### CONSIGNES DE L'EXERCICE
A. Condensez sous forme de liste le paragraphe du texte sur la trilogie « Reda » qui commence par « Construite autour d'une histoire de vol d'argent », en conservant ses faits principaux.
B. Prolongez le texte sur la trilogie « Reda » en reprenant après sa dernière phrase.

### EXTRAIT DU TEXTE
--*--

Reconquête honorable La trilogie « Reda » de Lacrim
Persona non grata, le dernier album de Lacrim, a été une belle surprise en cette fin d’année tant la réalisation et la production y sont précises et dosées﹣ce qui n’a pas toujours été le cas sur tous ses albums. Le rappeur y est moins fougueux, cadré et dirigé à la fois par des anciennes expériences musicales non réussies et par la direction professionnelle de Kore. La ligne artistique est droite, une ligne de conduite à appliquer et à ne surtout pas franchir. L’album débute d’ailleurs par le titre « Kanun », mot arabe signifiant « loi » / « droit »/ »règlement », remontant aux codes de lois édictés sous l’Empire ottoman. Certains codes traditionnels portent toujours ce nom aujourd’hui, comme en Albanie, ce même pays où Lacrim a shooté des clips et la cover de l’album. Coïncidence historique ou réflexion préméditée, ce kanun est le fil conducteur d’un disque placé sous le signe de l’honneur. Et quoi de plus universel et ancestral qu’un homme qui lave son honneur bafoué dans le sang ? C’est le récit de cette reconquête que développe le rappeur dans les morceaux « Reda l’Égyptien », « Reda – Partie 2 » et « Reda – Partie 3 ».
Construite autour d’une histoire de vol d’argent, de prison et de vengeance, la trilogie « Reda » n’est pas sans rappeler celle de Tandem (« Un jour comme un autre », « Frères ennemis » et « Le Jugement »). Seize ans en arrière, les rappeurs du 93 avaient imaginé une narration autour d’un personnage principal qui, sortant de prison, s’en va déterminé récupérer son dû auprès d’un ancien ami avant de finir condamné pour tentative d’assassinat sur ce dernier, le tout sur fond de magouille policière. De son côté, le triptyque de Lacrim débute par une narration d’une escroquerie financière qui envoie le protagoniste-victime en prison. S’ensuit une discussion avec un ami retrouvé en maison d’arrêt. Et termine avec un règlement de comptes orchestré par téléphone avec différents interlocuteurs.

--*--

### ENREGISTREMENTS PRÉSENTÉS
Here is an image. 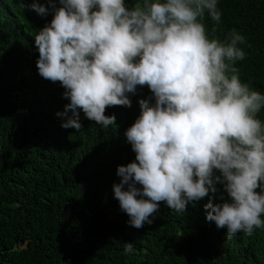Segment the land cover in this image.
<instances>
[{
    "label": "clouds",
    "instance_id": "1",
    "mask_svg": "<svg viewBox=\"0 0 264 264\" xmlns=\"http://www.w3.org/2000/svg\"><path fill=\"white\" fill-rule=\"evenodd\" d=\"M219 0H18L41 18L33 37L40 77L59 82L68 103L60 127L81 128L80 113L101 128L106 106L131 107L147 86L139 115L123 136L135 154L112 184L126 223L152 224L161 201L177 213L207 198L205 220L226 236L264 229V93L240 78L246 37L217 30ZM217 183L225 195L216 197ZM217 198L219 202H213ZM131 251L127 243L125 252Z\"/></svg>",
    "mask_w": 264,
    "mask_h": 264
},
{
    "label": "trees",
    "instance_id": "2",
    "mask_svg": "<svg viewBox=\"0 0 264 264\" xmlns=\"http://www.w3.org/2000/svg\"><path fill=\"white\" fill-rule=\"evenodd\" d=\"M218 7L217 30L205 15L206 33L222 40L236 28L246 37L236 66L264 93V0H219ZM51 18L0 0V264H264V229L226 236L205 220L207 198L180 213L161 201L152 224L126 223L111 186L119 183L116 167L135 159L123 133L150 90L137 86L131 107L106 106L104 114L115 115L106 128L83 112L79 131L60 127L55 113L68 100L59 82L38 75L33 44ZM258 117L264 121V109ZM216 187V197H226Z\"/></svg>",
    "mask_w": 264,
    "mask_h": 264
}]
</instances>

--*--

### RÉPONSES PAR CONSIGNE
A.
- La trilogie « Reda » s'articule autour d'une histoire de vol d'argent, de prison et de vengeance.
- Elle rappelle la trilogie de Tandem (« Un jour comme un autre », « Frères ennemis » et « Le Jugement »), imaginée seize ans plus tôt par ces rappeurs du 93.
- Chez Tandem, un personnage sorti de prison veut récupérer son dû auprès d'un ancien ami. Il finit condamné pour tentative d'assassinat sur celui-ci, sur fond de magouille policière.
- Chez Lacrim, une escroquerie financière envoie d'abord le protagoniste-victime en prison. Il discute ensuite avec un ami retrouvé en maison d'arrêt. L'histoire se termine par un règlement de comptes orchestré par téléphone avec différents interlocuteurs.

B.
Ces deux trilogies se rejoignent dans leur développement : un premier titre rappé en solo par le protagoniste, un second sous forme de dialogue et un troisième qui regroupe plusieurs intervenants dont la participation accélère le dénouement. Point fort : le duo avec Mister You sur le deuxième titre constitue le cœur de l’intrigue car la présence du personnage joué par le Parisien apporte des informations précieuses qui déclenchent l’acte de vengeance﹣en plus de nous faire sourire avec son jeu d’acteur très convaincant. L’alchimie entre les deux comparses n’est clairement plus à prouver et apporte ici une belle fluidité à la narration.
L’écriture de ce storytelling n’a rien de novatrice, les qualités de cette trilogie sont ailleurs
Pour la troisième partie de « Reda », ce sont Mister You, Niro, Le Rat Luciano et Koba LaD qui aident Lacrim à atteindre son objectif. Point faible : cette troisième partie manque de clarté quant aux caractéristiques et utilité de chaque personnage, offrant un déroulé flou ﹣même si la conclusion est nette﹣cependant occulté par une morale de fin du Rat Luciano (« C’qui compte, c’est les faits et on l’a fait, il est dans l’fer / Faire ses affaires sans s’laisser faire… »).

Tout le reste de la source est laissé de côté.